The HDW HOP series will introduce the installations that will make the center of Helsinki even more lively during Helsinki Design Week, 6‒16 September 2018.
During Helsinki Design Week, a set of urban installations will once again take over the city. The series will consist of works by international designers and architects, and each work will have something to say about Helsinki Design Week’s theme for 2018: TRUST. The installations and their designers will be introduced in Helsinki Design Weekly.
Who is behind this installation and which other works has the group done before?
We are Mark Nixon a British architect and Viliina Koivisto a Finnish artist, and we run a studio called NEON. NEON is an award winning design practice that seeks to explore new territories between architecture, design and art. Our work is often designed to initiate an emotional response, to stop people in their tracks and to break the monotony of the everyday. NEON operate worldwide on outcomes that vary in scale and typology. Last year we developed a wide range of projects including a shoe collection in Korea, a pavilion in London and a large scale artwork in the French mountains. NEON have delivered 2 projects in Finland of which one – Shiver House, is still on display and due to be renovated this year as part of Barfotastigen in Korpo.
Where did the idea for the installation come from?
Each of our projects emerge out of a strong research process, sometimes we do this in collaboration with groups of people. This is really useful as it allows us to expand our understanding of a topic or place and hear views outside of our own. For this project we were delighted to be offered the opportunity by Helsinki Design Week to work with a group of students from Arabia School in Helsinki.
With the students we spent 2 days exploring the theme of trust through discussion, exercises and a design project. The group felt that trust can be built with interaction (laughter, discussion, eye contact) therefor the students were tasked with devising “mechanisms” to create these moments.
Following this research process NEON consolidated all of the findings and ideas into a single piece. The piece takes its inspiration from Chatroulette which is an online platform that pairs people at random via webcam. The intention of Chatroulette was similar to the aim of this installation as it is designed to create interaction between strangers.
All of the HDW HOP installations will comment on our theme TRUST. How does your installation embody this theme?
Our installation is a series of shell like structures, each of which can fit a single person. All of the shells are interconnected with viewing tubes. Inside the user will be expected to rotate a section that allows a view into a single tube at one time – a bit like a window. When two shells have windows that are aligned the users will see each other and may interact. This continues until one moves their section. Through this simple activity we hope to create countless new interactions between strangers that otherwise would not have taken place. These interactions in some small way will create a sense of trust between the participants.
Why is it worth seeing this installation?
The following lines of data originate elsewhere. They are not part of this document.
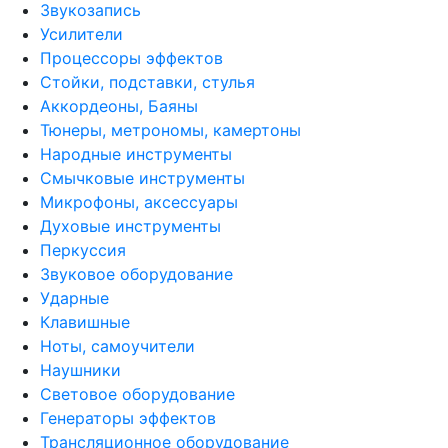
Звукозапись
Усилители
Процессоры эффектов
Стойки, подставки, стулья
Аккордеоны, Баяны
Тюнеры, метрономы, камертоны
Народные инструменты
Смычковые инструменты
Микрофоны, аксессуары
Духовые инструменты
Перкуссия
Звуковое оборудование
Ударные
Клавишные
Ноты, самоучители
Наушники
Световое оборудование
Генераторы эффектов
Трансляционное оборудование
Rather being something that you merely observe, this installation will be highly interactive and participatory. The experience of using the piece should be fun but also provocative as it challenges normal behaviour in public spaces. Like many of our works the piece will also be highly sculptural and colourful so we hope to see lots of pictures on Instagram!
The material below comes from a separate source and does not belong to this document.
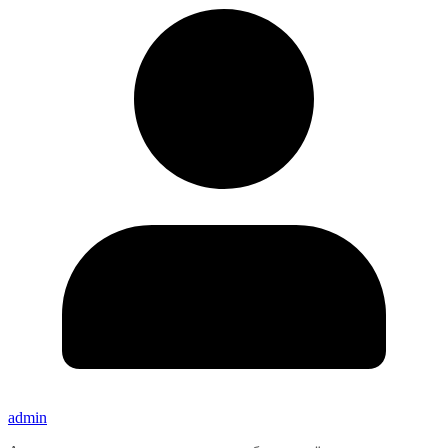
admin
How can design add trust and openness?
The increasing concern about safety in the public realm means that it might be hard to trust strangers we encounter. We feel that design can be a means by which people can start conversations and empathise with others. Good examples have emerged from Danish group Super flex who installed a public space in Copenhagen that uses elements from all over the world within the landscape, this builds understanding of others cultures and supports a multi-cultural society. Another different example, also by Super flex currently in the Tate Modern Turbine Hall, is an installation that uses many 3 person swings. This encourages collaboration and interaction to build momentum on the swing. We hope our piece at Helsinki Design Week will build on these types of design projects.